==== Input records
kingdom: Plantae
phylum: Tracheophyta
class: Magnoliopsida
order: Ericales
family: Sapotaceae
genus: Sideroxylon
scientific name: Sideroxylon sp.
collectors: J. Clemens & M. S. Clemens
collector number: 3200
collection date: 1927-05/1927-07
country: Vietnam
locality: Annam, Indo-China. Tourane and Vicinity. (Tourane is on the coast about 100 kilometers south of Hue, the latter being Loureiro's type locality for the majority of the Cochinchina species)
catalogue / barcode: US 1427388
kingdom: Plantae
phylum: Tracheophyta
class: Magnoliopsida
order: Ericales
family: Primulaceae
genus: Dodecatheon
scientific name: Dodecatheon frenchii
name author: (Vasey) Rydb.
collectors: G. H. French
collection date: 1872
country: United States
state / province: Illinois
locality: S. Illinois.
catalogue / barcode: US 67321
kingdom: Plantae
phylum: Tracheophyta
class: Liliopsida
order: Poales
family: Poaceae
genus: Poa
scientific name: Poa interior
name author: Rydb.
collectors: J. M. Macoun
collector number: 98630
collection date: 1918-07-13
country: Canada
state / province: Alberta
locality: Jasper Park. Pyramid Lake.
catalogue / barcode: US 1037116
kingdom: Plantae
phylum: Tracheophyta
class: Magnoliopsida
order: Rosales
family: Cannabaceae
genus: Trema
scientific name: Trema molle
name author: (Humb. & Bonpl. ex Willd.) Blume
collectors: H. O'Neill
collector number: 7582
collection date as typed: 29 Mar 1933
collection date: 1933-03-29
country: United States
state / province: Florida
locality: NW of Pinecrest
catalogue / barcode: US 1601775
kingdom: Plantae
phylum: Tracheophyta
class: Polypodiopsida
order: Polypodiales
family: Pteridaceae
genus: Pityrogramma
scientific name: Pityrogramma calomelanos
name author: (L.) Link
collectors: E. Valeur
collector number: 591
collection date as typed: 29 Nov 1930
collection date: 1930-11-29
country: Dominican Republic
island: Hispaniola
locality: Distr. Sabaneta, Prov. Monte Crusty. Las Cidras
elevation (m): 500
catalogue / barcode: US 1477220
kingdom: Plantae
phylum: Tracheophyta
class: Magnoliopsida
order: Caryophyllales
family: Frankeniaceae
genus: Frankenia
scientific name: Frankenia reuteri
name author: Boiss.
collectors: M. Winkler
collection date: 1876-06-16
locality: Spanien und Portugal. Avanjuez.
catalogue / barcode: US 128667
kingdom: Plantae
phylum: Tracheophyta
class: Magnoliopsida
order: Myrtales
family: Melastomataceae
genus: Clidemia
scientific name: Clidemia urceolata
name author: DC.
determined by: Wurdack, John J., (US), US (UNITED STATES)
========
● **Work instructions**
Repeat every entry above, line for line, without changing a single character.

● **Task solution**
kingdom: Plantae
phylum: Tracheophyta
class: Magnoliopsida
order: Ericales
family: Sapotaceae
genus: Sideroxylon
scientific name: Sideroxylon sp.
collectors: J. Clemens & M. S. Clemens
collector number: 3200
collection date: 1927-05/1927-07
country: Vietnam
locality: Annam, Indo-China. Tourane and Vicinity. (Tourane is on the coast about 100 kilometers south of Hue, the latter being Loureiro's type locality for the majority of the Cochinchina species)
catalogue / barcode: US 1427388
kingdom: Plantae
phylum: Tracheophyta
class: Magnoliopsida
order: Ericales
family: Primulaceae
genus: Dodecatheon
scientific name: Dodecatheon frenchii
name author: (Vasey) Rydb.
collectors: G. H. French
collection date: 1872
country: United States
state / province: Illinois
locality: S. Illinois.
catalogue / barcode: US 67321
kingdom: Plantae
phylum: Tracheophyta
class: Liliopsida
order: Poales
family: Poaceae
genus: Poa
scientific name: Poa interior
name author: Rydb.
collectors: J. M. Macoun
collector number: 98630
collection date: 1918-07-13
country: Canada
state / province: Alberta
locality: Jasper Park. Pyramid Lake.
catalogue / barcode: US 1037116
kingdom: Plantae
phylum: Tracheophyta
class: Magnoliopsida
order: Rosales
family: Cannabaceae
genus: Trema
scientific name: Trema molle
name author: (Humb. & Bonpl. ex Willd.) Blume
collectors: H. O'Neill
collector number: 7582
collection date as typed: 29 Mar 1933
collection date: 1933-03-29
country: United States
state / province: Florida
locality: NW of Pinecrest
catalogue / barcode: US 1601775
kingdom: Plantae
phylum: Tracheophyta
class: Polypodiopsida
order: Polypodiales
family: Pteridaceae
genus: Pityrogramma
scientific name: Pityrogramma calomelanos
name author: (L.) Link
collectors: E. Valeur
collector number: 591
collection date as typed: 29 Nov 1930
collection date: 1930-11-29
country: Dominican Republic
island: Hispaniola
locality: Distr. Sabaneta, Prov. Monte Crusty. Las Cidras
elevation (m): 500
catalogue / barcode: US 1477220
kingdom: Plantae
phylum: Tracheophyta
class: Magnoliopsida
order: Caryophyllales
family: Frankeniaceae
genus: Frankenia
scientific name: Frankenia reuteri
name author: Boiss.
collectors: M. Winkler
collection date: 1876-06-16
locality: Spanien und Portugal. Avanjuez.
catalogue / barcode: US 128667
kingdom: Plantae
phylum: Tracheophyta
class: Magnoliopsida
order: Myrtales
family: Melastomataceae
genus: Clidemia
scientific name: Clidemia urceolata
name author: DC.
determined by: Wurdack, John J., (US), US (UNITED STATES)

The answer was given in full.